Meteorites are very rare, and only about one in a thousand originates from the moon. This adds to the rock's value, said Hyslop. He says that they are expecting tremendous enthusiasm in the moon rock from natural history museums all over the world. He says the moon rock would make an excellent trophy for anyone interested in space history and lunar exploration.
Christie's will also offer for private sale a group of 13 aesthetic iron meteorites. The collection is estimated to be worth 1.4 million pounds or 1.7 million dollars.
Rocks For Fortune
Most people splurge on cars, houses, and gadgets, while some binge on their hobbies. Steve Jurvetson from California is a space enthusiast and collects space rocks, mainly Martian rocks that fell on Earth. He says that holding a piece of Mars in your hands is genuinely moving.

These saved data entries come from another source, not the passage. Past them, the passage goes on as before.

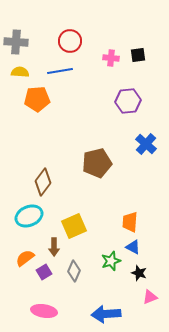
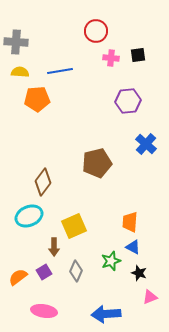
red circle: moved 26 px right, 10 px up
orange semicircle: moved 7 px left, 19 px down
gray diamond: moved 2 px right
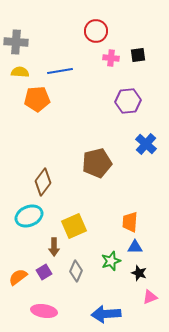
blue triangle: moved 2 px right; rotated 28 degrees counterclockwise
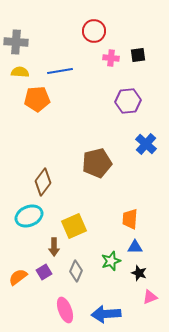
red circle: moved 2 px left
orange trapezoid: moved 3 px up
pink ellipse: moved 21 px right, 1 px up; rotated 60 degrees clockwise
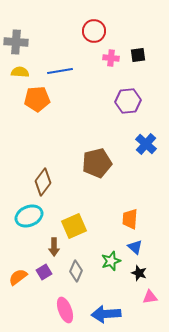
blue triangle: rotated 42 degrees clockwise
pink triangle: rotated 14 degrees clockwise
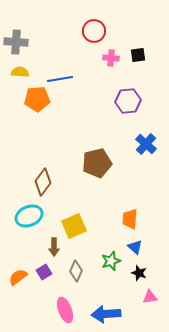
blue line: moved 8 px down
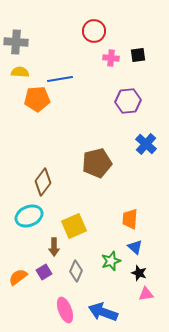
pink triangle: moved 4 px left, 3 px up
blue arrow: moved 3 px left, 2 px up; rotated 24 degrees clockwise
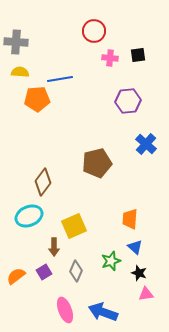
pink cross: moved 1 px left
orange semicircle: moved 2 px left, 1 px up
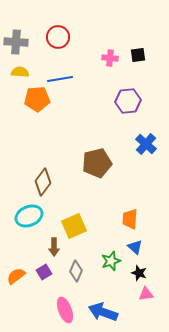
red circle: moved 36 px left, 6 px down
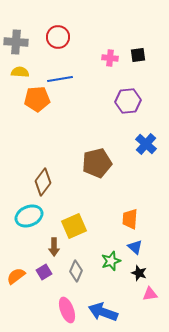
pink triangle: moved 4 px right
pink ellipse: moved 2 px right
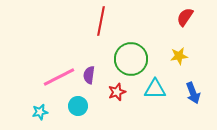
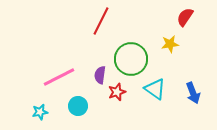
red line: rotated 16 degrees clockwise
yellow star: moved 9 px left, 12 px up
purple semicircle: moved 11 px right
cyan triangle: rotated 35 degrees clockwise
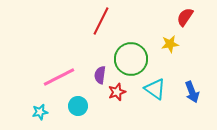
blue arrow: moved 1 px left, 1 px up
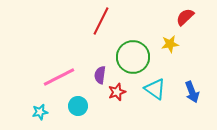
red semicircle: rotated 12 degrees clockwise
green circle: moved 2 px right, 2 px up
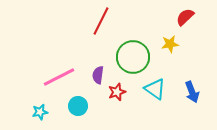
purple semicircle: moved 2 px left
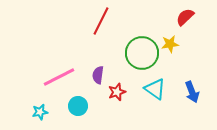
green circle: moved 9 px right, 4 px up
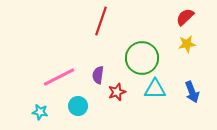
red line: rotated 8 degrees counterclockwise
yellow star: moved 17 px right
green circle: moved 5 px down
cyan triangle: rotated 35 degrees counterclockwise
cyan star: rotated 21 degrees clockwise
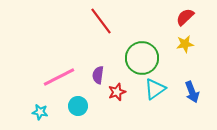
red line: rotated 56 degrees counterclockwise
yellow star: moved 2 px left
cyan triangle: rotated 35 degrees counterclockwise
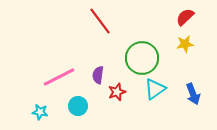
red line: moved 1 px left
blue arrow: moved 1 px right, 2 px down
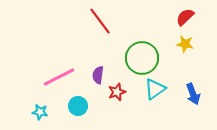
yellow star: rotated 18 degrees clockwise
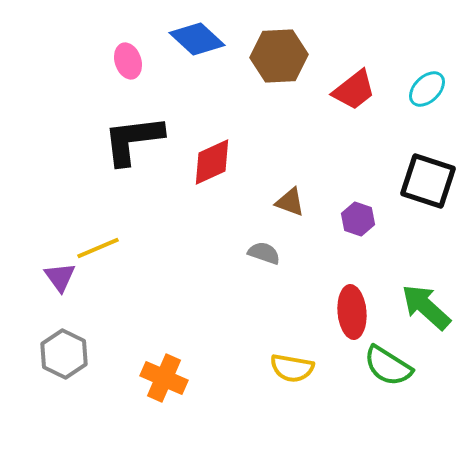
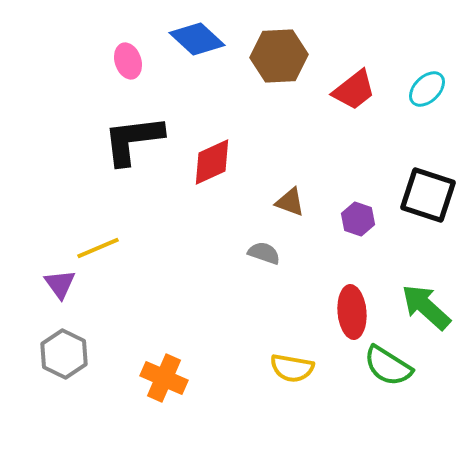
black square: moved 14 px down
purple triangle: moved 7 px down
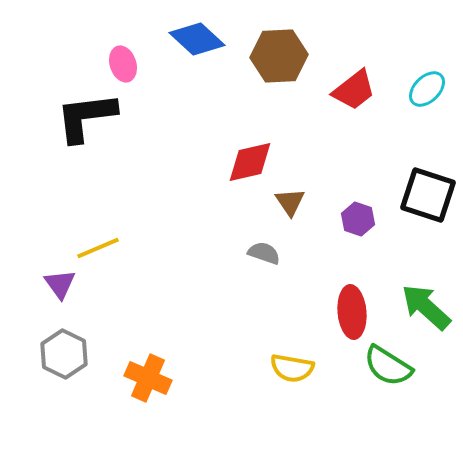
pink ellipse: moved 5 px left, 3 px down
black L-shape: moved 47 px left, 23 px up
red diamond: moved 38 px right; rotated 12 degrees clockwise
brown triangle: rotated 36 degrees clockwise
orange cross: moved 16 px left
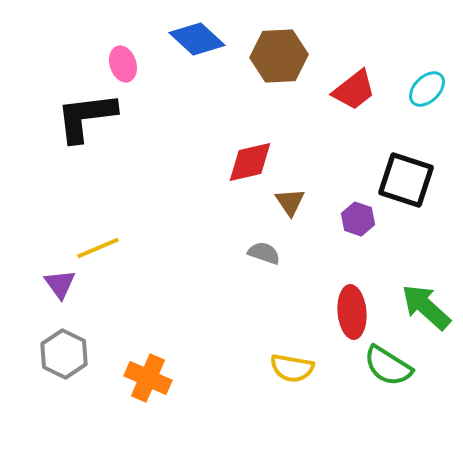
black square: moved 22 px left, 15 px up
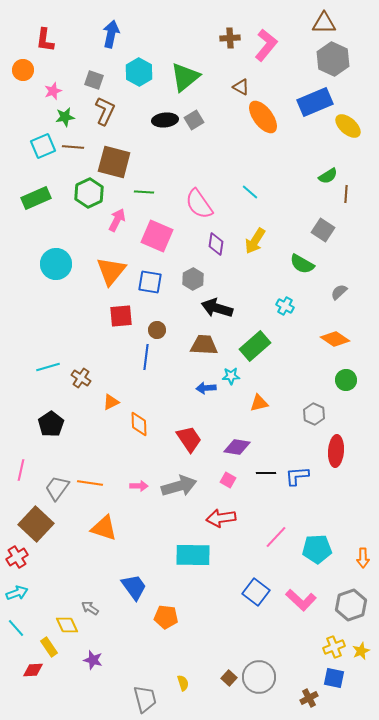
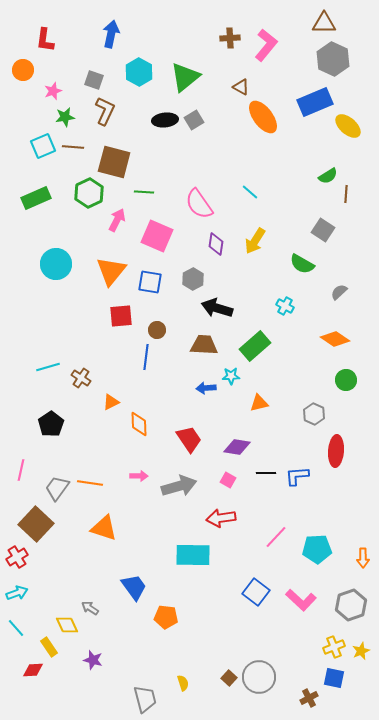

Displayed in his office is a textured, brownish-red rock, discovered in the Dar al Gani desert in Libya in 1999, which crystalized 180 million years ago. His prized possession is the second-largest Mars rock ever to be held by human hands. He declines to disclose how much he paid for the stone, but hints that it 'cost more than his first house.'
Jurvetson purchased his Mars rock from 44-year-old, Michael Farmer. Farmer is a professional meteorite hunter and has traveled to almost 80 countries tracking space rocks.
According to Farmer, his job comes with a lot of hazards. Since he started, he's been kidnapped, beaten, and almost left to die by thieves in Kenya. He has also been charged with illegal mining in Oman and put behind bars for two months.
He says he does it not only for monetary reasons, but the also finds the thrill of his job pretty rewarding. His best find yet is an almost 120-pound meteorite discovered in Canada. He claims that he and his partners sold it to the Royal Ontario Museum in Toronto for $600,000.